» **Saved data entries**
▼

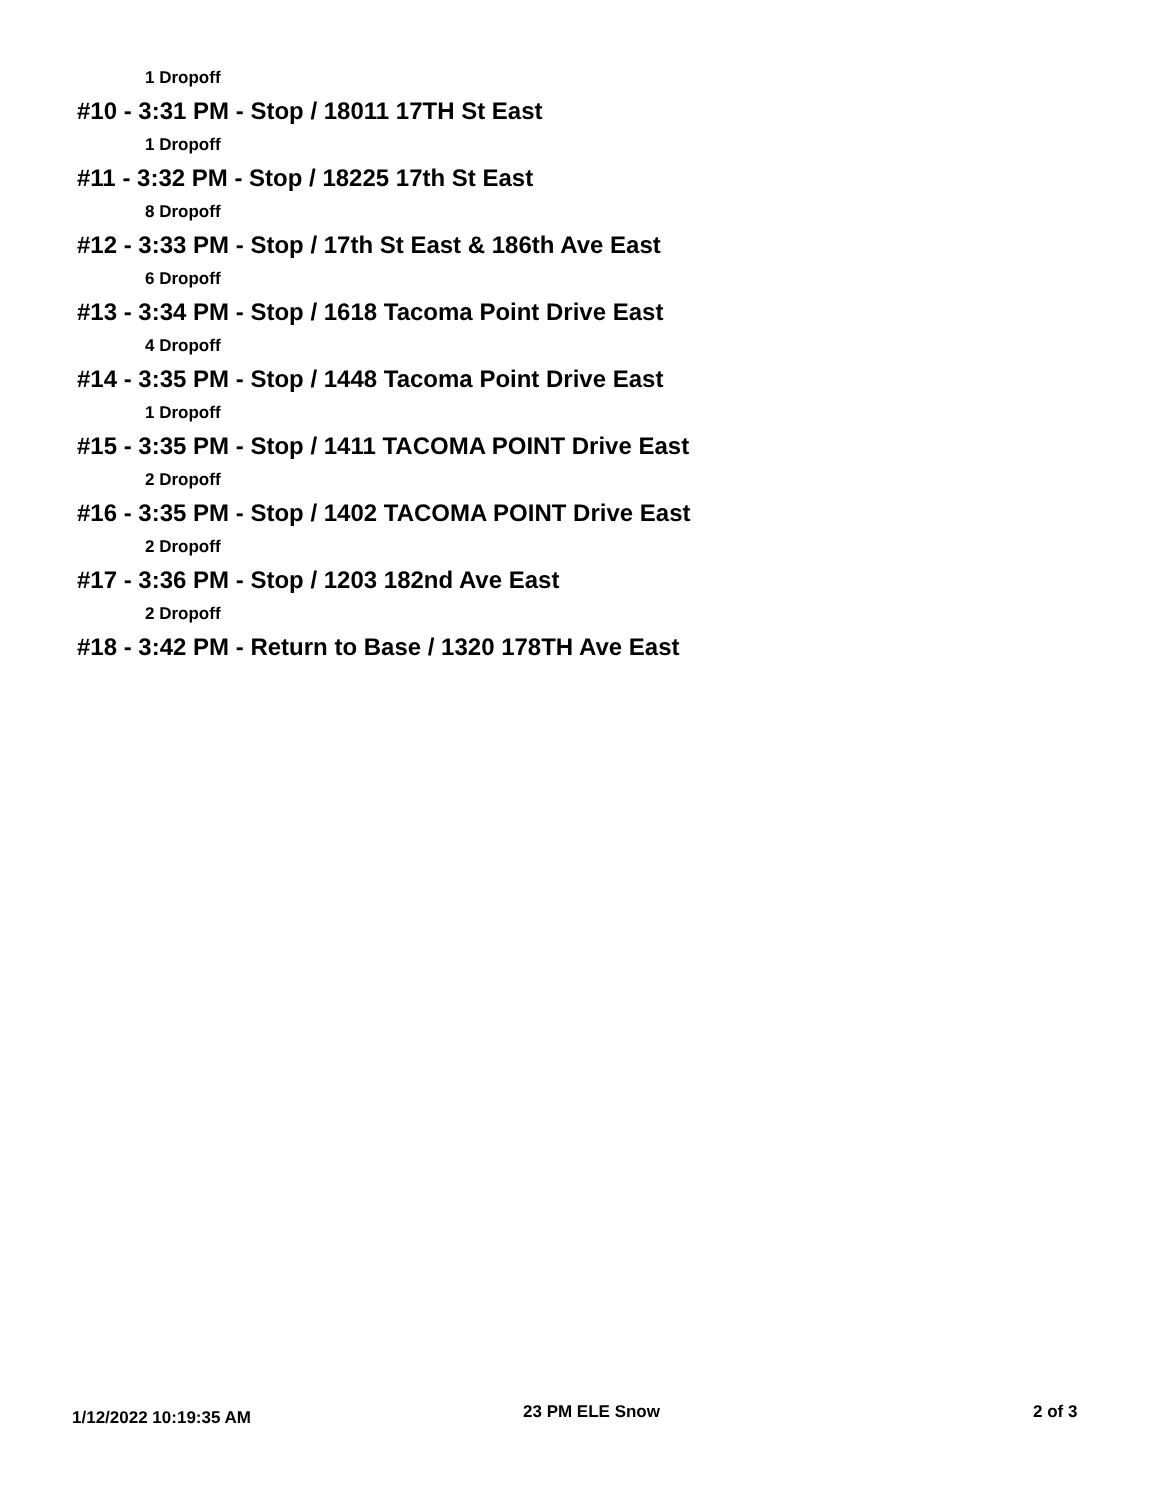1 Dropoff
#10 - 3:31 PM - Stop / 18011 17TH St East
1 Dropoff
#11 - 3:32 PM - Stop / 18225 17th St East
8 Dropoff
#12 - 3:33 PM - Stop / 17th St East & 186th Ave East
6 Dropoff
#13 - 3:34 PM - Stop / 1618 Tacoma Point Drive East
4 Dropoff
#14 - 3:35 PM - Stop / 1448 Tacoma Point Drive East
1 Dropoff
#15 - 3:35 PM - Stop / 1411 TACOMA POINT Drive East
2 Dropoff
#16 - 3:35 PM - Stop / 1402 TACOMA POINT Drive East
2 Dropoff
#17 - 3:36 PM - Stop / 1203 182nd Ave East
2 Dropoff
#18 - 3:42 PM - Return to Base / 1320 178TH Ave East
1/12/2022 10:19:35 AM 23 PM ELE Snow 2 of 3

▲

Copy exactly the line containing "#15 - 3:35 PM" and every line after it, ending with the last line of the records above.

#15 - 3:35 PM - Stop / 1411 TACOMA POINT Drive East
2 Dropoff
#16 - 3:35 PM - Stop / 1402 TACOMA POINT Drive East
2 Dropoff
#17 - 3:36 PM - Stop / 1203 182nd Ave East
2 Dropoff
#18 - 3:42 PM - Return to Base / 1320 178TH Ave East
1/12/2022 10:19:35 AM 23 PM ELE Snow 2 of 3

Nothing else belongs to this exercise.